A family law solicitor who hired a private investigator to find out the address of a litigant in person which he then shared with his client has been fined £17,500. 

SDT sign

Source: SDT

Sole practitioner Clive Graham Wood, admitted in 1982, was alleged to have attempted to take unfair advantage of Person M’s position as a litigant in person by ‘repeatedly’ asking her for her contact details when he knew or ought to have known that she did not want to provide them and had no legal duty to do so.

He was also alleged to have obtained Person M’s contact details by instructing a private investigator. He then disclosed those details to his client when he knew or ought to have known Person M would not have consented to her details being obtained in such a way, and, under the Family Procedure Rules, Person M was entitled to withhold her contact details until directed to disclose them by a court order.

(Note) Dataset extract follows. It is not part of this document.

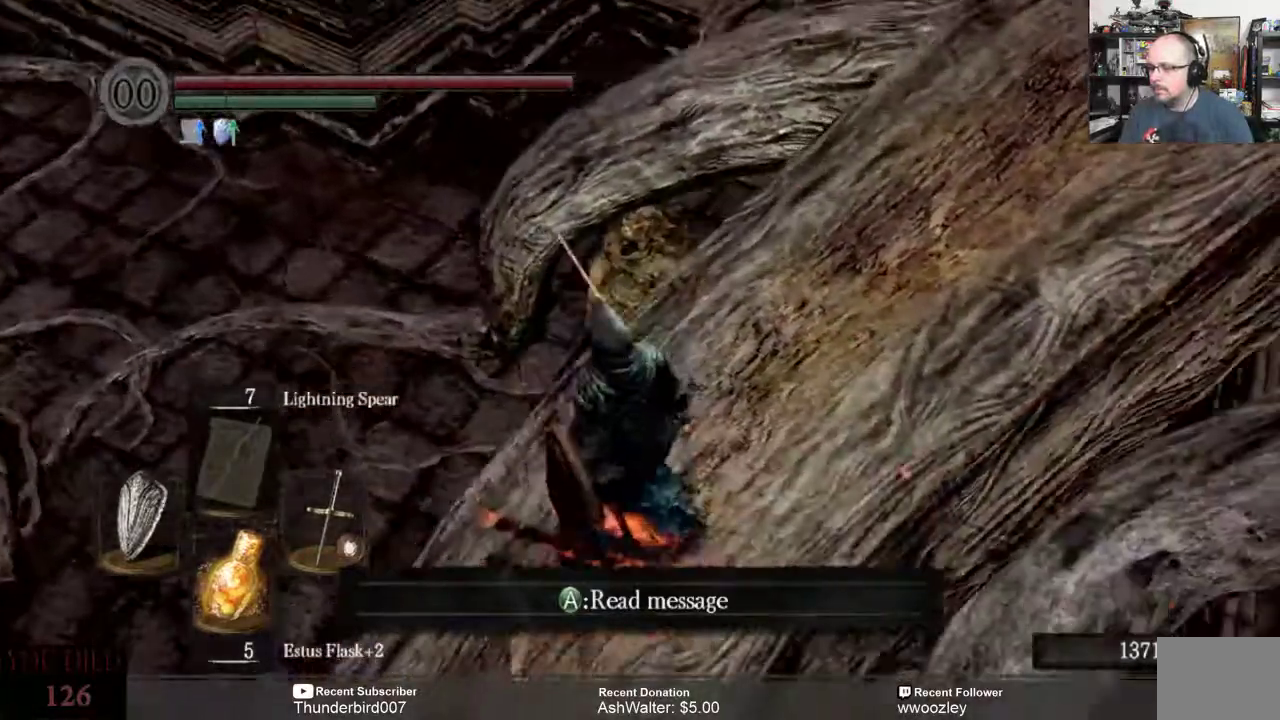
{"buttons": [], "left_stick": "center", "right_stick": "center", "events": [[233, "R3", "down"], [233, "right_stick", "center"], [367, "R3", "up"]]}
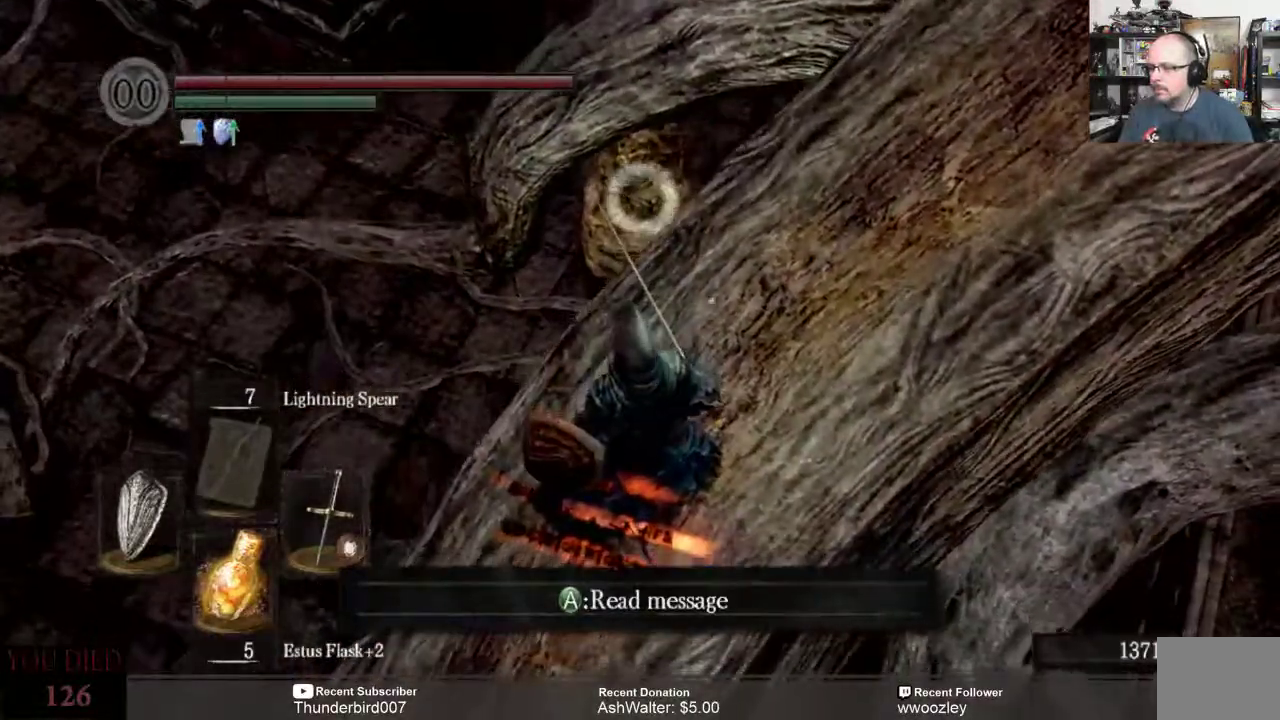
{"buttons": [], "left_stick": "up-left", "right_stick": "center", "events": [[317, "left_stick", "up-left"]]}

Wood denied both allegations in their entirety.

Representing himself during the day-and-a-half substantive hearing at the Solicitors Disciplinary Tribunal, Wood confirmed in cross examination he had instructed a tracing agent ‘at the specific instructions of my client’.

The three-person panel found both allegations proved but dismissed part of the second allegation that in obtaining Person M’s contact details by hiring a private investigator he had prevented the court from being able to properly determine whether such disclosure should be made.

Chair Alison Kellett gave short summary reasons for the tribunal’s findings. Kellett said: ‘This was a straightforward case in which the respondent has fundamentally misjudged the situation confronting him.’

The misjudgments were Wood’s assessment of his client following a phone and in-person meeting and his assessment of Person M that he did not consider her vulnerable.

The chair said there was ‘adequate and sufficient information in [Person M’s] email replies to the respondent to make clear she did not want to give her address’.

Wood ‘did not appreciate the seriousness’ of his conduct, the chair said, adding: ‘The tribunal saw no remorse or insight from the respondent in the course of his evidence.’

The tribunal made no finding in regard to the Solicitor Regulation Authority’s alternative case of recklessness.

Wood told the tribunal he has been a solicitor for almost 44 years and had an unblemished record. In mitigation, he said: ‘I cannot undo those misjudgments much as I would, at this stage, want to. Although you said I have not shown any insight or remorse, I inwardly feel I have learnt from this experience of the last three years while I have been under this investigation. 

‘I am incredibly sorry. I wish I could have my time again and apply insight to the circumstances. I made the misjudgments honestly. I have to query whether I will be able to continue taking on this type of work if my judgment is so poor.’

Wood was ordered to pay a £17,500 fine and £15,000 costs.